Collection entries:
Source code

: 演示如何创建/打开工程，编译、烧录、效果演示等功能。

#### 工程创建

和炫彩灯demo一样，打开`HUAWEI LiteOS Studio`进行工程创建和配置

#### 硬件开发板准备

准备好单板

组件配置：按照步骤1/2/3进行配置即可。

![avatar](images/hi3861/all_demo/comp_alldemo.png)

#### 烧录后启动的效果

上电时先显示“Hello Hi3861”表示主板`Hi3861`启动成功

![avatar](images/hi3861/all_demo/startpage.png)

| Exercise objective |
Render the data as a JSON list of strings, one string per line, omitting blank lines.

| Solution to this task |
[
  "Source code",
  ": 演示如何创建/打开工程，编译、烧录、效果演示等功能。",
  "#### 工程创建",
  "和炫彩灯demo一样，打开`HUAWEI LiteOS Studio`进行工程创建和配置",
  "#### 硬件开发板准备",
  "准备好单板",
  "组件配置：按照步骤1/2/3进行配置即可。",
  "![avatar](images/hi3861/all_demo/comp_alldemo.png)",
  "#### 烧录后启动的效果",
  "上电时先显示“Hello Hi3861”表示主板`Hi3861`启动成功",
  "![avatar](images/hi3861/all_demo/startpage.png)"
]